REGION: The United States has decided to restore $432 million in aid to Guatemala, El Salvador, and Honduras, making the disbursement of a remaining $185 million conditional on the countries’ efforts to slow the surge of migrants. The State Department announced yesterday that if these countries do not take concrete measures to stem “illegal migration coming to the U.S. border,” funding would be permanently cut. The policy decision has its roots back in March of this year when President Donald Trump said that $615 million would no longer be sent to the Northern Triangle countries.
ECUADOR: The U.S. has received permission from the Ecuadorian government to question Ola Bini, a Swedish programmer who is Julian Assange’s close associate. Jailed for over two months without charges against him, Bini will be interrogated on June 27 according to the Associated Press. Ecuadorian officials believe Bini, arrested at the Quito airport on April 11, collaborated with two Russian hackers in an attempt to release compromising documents about President Lenín Moreno.
VENEZUELA: A new poll suggests that President Nicolás Maduro, although highly unpopular, has benefited the most from this stalemate with the opposition in terms of public opinion. The survey published by Datincorp shows that 41 percent consider Maduro as the country’s “constitutional leader,” up from 34 percent in February. Conversely, 36 percent recognize opposition leader Juan Guaidó as Venezuela’s legitimate ruler, down from 49 percent in February. Moreover, the Maduro regime is widely rejected by a vast majority of the country, according to the Datincorp poll: 78.83 percent of surveyed Venezuelans evaluate his tenure as “negative.”
PARAGUAY: A confrontation among inmates left at least nine dead in a Paraguayan jail located in the central department of San Pedro. According to Blas Martínez, director of Criminal Institutes of Paraguay, eight prisoners were also injured during yesterday’s clash. Reports have emerged saying that the riots occurred as rival gangs from Brazil and Paraguay, the Primer Comando Capital and the Clan Rotela, engaged in a massive brawl on Sunday night.

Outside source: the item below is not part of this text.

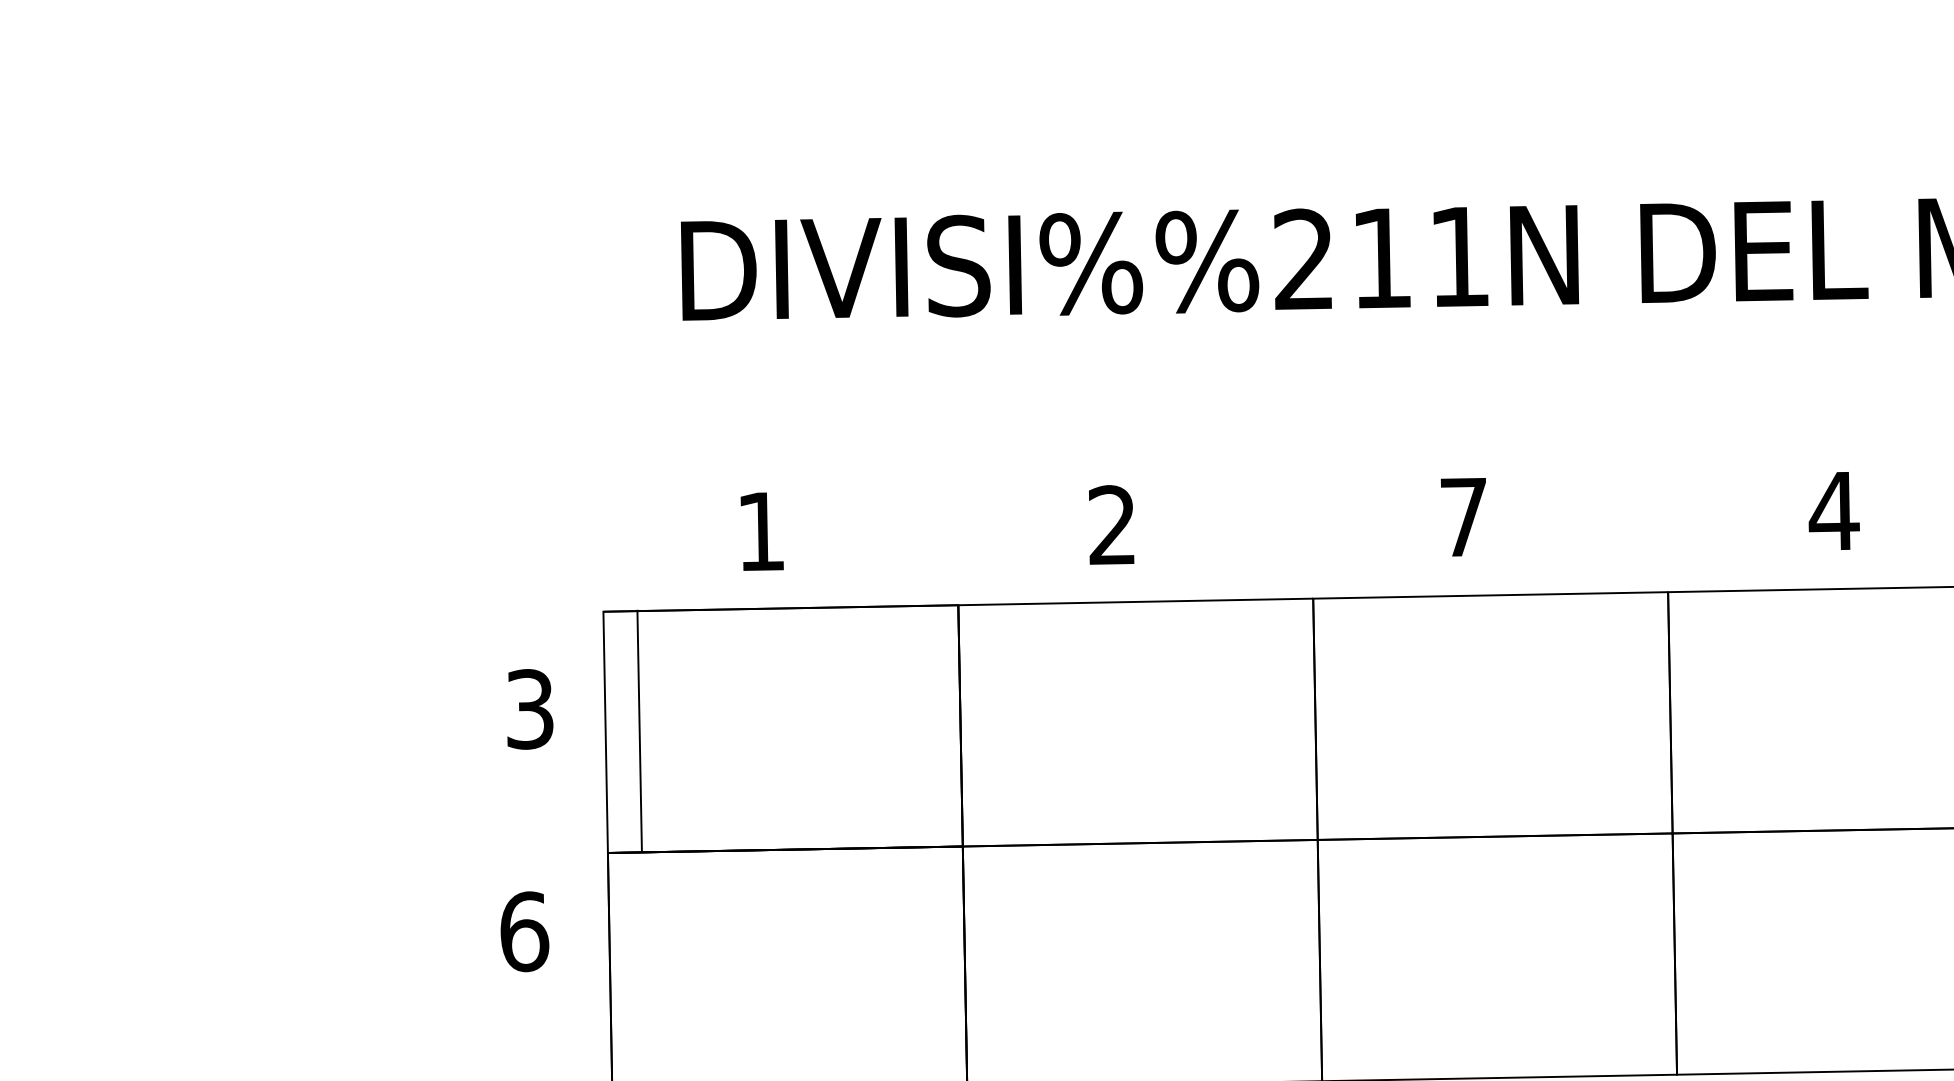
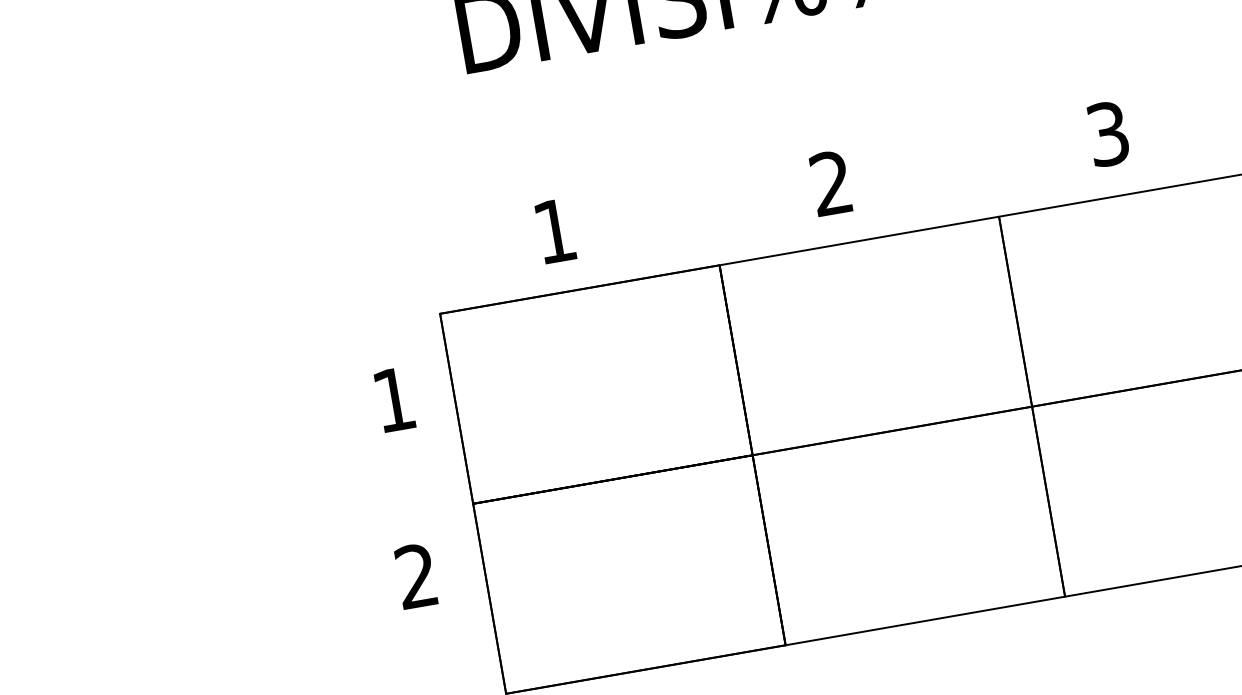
text: (1463, 517) -> (1107, 134), 7 -> 3
text: (530, 709) -> (394, 399), 3 -> 1
line: (639, 731) -> (456, 408), moved
text: (524, 931) -> (416, 575), 6 -> 2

BRAZIL: Yesterday, The Vatican opened the debate about the abolishment of priest celibacy and the possibility to grant more leadership roles to women. The working document released yesterday suggests ordaining old married men in remote parts of the Amazon, where there is a registered shortage of clergy. Moreover, The Vatican mentioned that the committee convened for Oct. 6-27 should also identify “the type of ministry that can be conferred to women,” although falling short on specific roles.